Why doesn't this affect real life much?

I guess that splitting rate (creation of new Boltzmann brains, for example) and merging rate are approximately equal so all the possible updates cancel each other.

I've just noticed that Harry James Potter-Evans-Verres has ran into one decision theory issue.

After going to Azkaban (in chapter 65), professor Quirrell suggested Harry to run a play with fake Voldemort to gain power in Britain. Harry was not sure whether the real Voldemort was alive and wanted to know that first.

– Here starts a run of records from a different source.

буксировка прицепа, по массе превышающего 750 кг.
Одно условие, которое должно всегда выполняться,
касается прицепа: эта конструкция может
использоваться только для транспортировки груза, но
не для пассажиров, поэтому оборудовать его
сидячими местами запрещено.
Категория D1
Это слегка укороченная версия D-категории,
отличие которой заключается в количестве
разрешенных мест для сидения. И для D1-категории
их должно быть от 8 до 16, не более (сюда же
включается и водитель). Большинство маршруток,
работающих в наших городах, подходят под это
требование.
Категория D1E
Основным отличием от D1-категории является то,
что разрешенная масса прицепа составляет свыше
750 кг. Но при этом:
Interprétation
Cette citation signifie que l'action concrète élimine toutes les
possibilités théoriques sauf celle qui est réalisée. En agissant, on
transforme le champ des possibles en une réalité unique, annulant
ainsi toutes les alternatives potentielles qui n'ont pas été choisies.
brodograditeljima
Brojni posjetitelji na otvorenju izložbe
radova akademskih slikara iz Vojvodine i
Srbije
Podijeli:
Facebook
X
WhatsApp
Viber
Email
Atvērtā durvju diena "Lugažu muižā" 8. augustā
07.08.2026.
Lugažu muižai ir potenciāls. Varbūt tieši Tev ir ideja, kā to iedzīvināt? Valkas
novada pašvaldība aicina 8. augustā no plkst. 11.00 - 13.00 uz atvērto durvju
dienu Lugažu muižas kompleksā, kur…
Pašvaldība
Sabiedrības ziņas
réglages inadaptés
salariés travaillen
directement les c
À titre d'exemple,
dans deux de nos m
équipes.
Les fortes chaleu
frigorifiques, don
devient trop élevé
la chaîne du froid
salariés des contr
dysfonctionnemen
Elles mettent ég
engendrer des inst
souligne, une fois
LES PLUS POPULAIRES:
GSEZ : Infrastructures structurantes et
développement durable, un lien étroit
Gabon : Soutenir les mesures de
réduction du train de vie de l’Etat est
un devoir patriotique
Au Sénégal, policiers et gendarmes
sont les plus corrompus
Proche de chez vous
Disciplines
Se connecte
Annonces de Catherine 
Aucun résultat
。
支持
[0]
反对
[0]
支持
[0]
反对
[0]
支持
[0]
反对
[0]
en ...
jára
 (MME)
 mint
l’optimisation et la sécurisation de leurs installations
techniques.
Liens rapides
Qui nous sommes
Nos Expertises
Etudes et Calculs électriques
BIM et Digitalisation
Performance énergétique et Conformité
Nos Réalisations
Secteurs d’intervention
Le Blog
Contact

He thought at that problem and decided that in both cases the optimal way was not to run the play, and on that basis he concluded that he should not fight with impostor Dark Lord.

However, two propositions "it is optimal not to fight impostor Dark Lord if real one is alive" and "it is optimal not to fight impostor Dark Lord if real one is dead" are insufficient to reach that conclusion; that requires a hidden assumption "real Voldemort being alive does not depend on Harry's choice". (In that regard, the problem is similar to Newcomb's paradox [LW · GW].) And actually, Tom Riddle's decision to become Voldemort again could have depended on Harry's choice pretty heavily.

It is hard to notice that problem, though Harry could have done that; in Azkaban, he understood that events happening around do depend on his decision process.

Anthropics based on prediction markets - Part 2

Follow-up to https://www.lesswrong.com/posts/xG98FxbAYMCsA7ubf/programcrafter-s-shortform?commentId=ySMfhW25o9LPj3EqX. [LW · GW]

Which Questions Are Anthropic Questions? (https://www.lesswrong.com/posts/SjEFqNtYfhJMP8LzN/which-questions-are-anthropic-questions [LW · GW])

1. The Room Assignment Problem

You are among 100 people waiting in a hallway. The hallway leads to a hundred rooms numbered from 1 to 100. All of you are knocked out by a sleeping gas and each put into a random/unknown room. After waking up, what is the probability that you are in room No. 1?

2. The Incubator

An incubator enters the hallway. It will enter room No.1 and creat a person in it then does the same for the other 99 rooms.  It turns out you are one of the people the incubator has just created. You wake up in a room and is made aware of the experiment setup. What is the probability that you are in room No.1?

3. Incubator + Room Assignment

This time the incubator creats 100 people in the hall way, you are among the 100 people created. Each person is then assigned to a random room. What is the probability that you are in Room 1?

In all of those cases, betting YES on probability 1% is coherent in the sense that it leads to zero expected profit: each of the people buys 1 "ROOM-1" share at price of 1/100, and one of them wins, getting back 1 unit of money.